Book Club – City of Thieves by David Benioff

City of ThievesTwo young men meet for the first time in a jail cell, awaiting the quick execution for war crimes. Kolya, the charming, but lying soldier and Lev, too young to be a soldier but not too young for execution, set off on an impossible task to “buy” their freedom.

David Benioff’s story, which is an actual tale of his grandfather, has been hailed as brilliantly drawn.

 

 

Linda: (How did you pick the book?) Browsing the book store. I pick up the book, read about the author. He was cute. Once I finish, I forget everything about it! If you ask me what I’m reading, when I’m reading it, I don’t know the title. This book was different. It stuck in my mind forever. His writing, I remembered things from it. I wanted to save that sentence, save that paragraph. The story has an ingenious plot, and I loved the truths about life that all the characters expressed. I asked myself “If you were in that situation, why would you go after the eggs, why wouldn’t you just escape?” (responses from the group- where would they escape to?) The guy wasn’t afraid of anything EXCEPT people not liking his book. For years, this has been my favorite book. Stars: 5.0

Robin: This was a fast read for me. I had not read a good book in two weeks and I was happy to find such an engaging tale. This story drew me in to the point that I wasn’t “analyzing” the writing, which is always a great thing for me. Some of the focus on certain topics puzzled me, until I remembered that this was a grandfather telling his grandson the story. Then the sex, the bantering, the attempts to relieve the emotions of brutal horror, made more sense. With all the current wars reported on the morning news, this story brought to the forefront the horror suffered by all during bombing and starvation associated with wars. Rate: 4.25 stars

Lynne: Before I read it I thought it was a murder mystery – because of the title. Whatever I read, it’s about timing. When I started the book, I was in a war of the families, my head wasn’t in the right place (I was on vacation). This story was an example of what we learned from the “How to read literature like a professor” book -a journey, personal growth, he had a set idea about the kind of person he was, then proved himself wrong. On one hand you have this horrible war, starvation, murdering people right and left, and yet, you have this relationship that is humorous. Even though it didn’t start out that way. You just loved that guy, Kolya, who took Lev under his wind. You have to have humor, friendship or how could you possible survive all those terrible things?. Part of the story was so depressing, the horrible ugly things being done, not only in this book, but in the world right now. Rate 3.8 which might be higher if I read it again with different timing.

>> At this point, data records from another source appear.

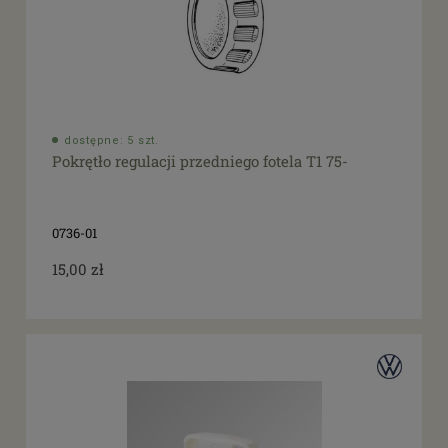
dostępne: 5 szt.
Pokrętło regulacji przedniego fotela T1 75-
0736-01
15,00 zł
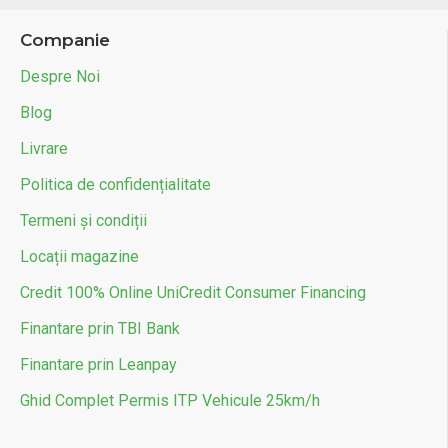
Companie
Despre Noi
Blog
Livrare
Politica de confidențialitate
Termeni și condiții
Locații magazine
Credit 100% Online UniCredit Consumer Financing
Finantare prin TBI Bank
Finantare prin Leanpay
Ghid Complet Permis ITP Vehicule 25km/h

Kristina: Just cut and paste my review from last time. The characters were good, I am liking it, but I’m only at 90% – but I love it. I don’t remember the expressions you all are referring to. They must not have made a big impression on me. It was a good formula, the right amount of “trudgery” across the snow, nice balance. I did like the scene with the colonel’s daughter on the ice. A little motivation to get the eggs and get back for the wedding. The two conditions – let her go and get us the eggs. Very tidy plot, tight. Loved that Kolya was writing a book and testing it out on Lev. Rate 4.7

Paula: I really enjoyed the book, glad I read it. There were times where the way people treated each other was so appalling to me, and the language that they used towards other human beings was shocking to me. I loved the language he used to describe the characters and how they engaged with each other, fun to follow throughout the story, very enjoyable. I sat on the edge hoping the very best for their survival. I did learn some expressions I would never have dreamed existed. Rate 4.7.

 

Note: Many members of the group had the experience of hearing about the current Ukraine problems just after reading this story and it was an emotional experience. Thinking about the horrors that the people were going through. Maybe we all need that experience.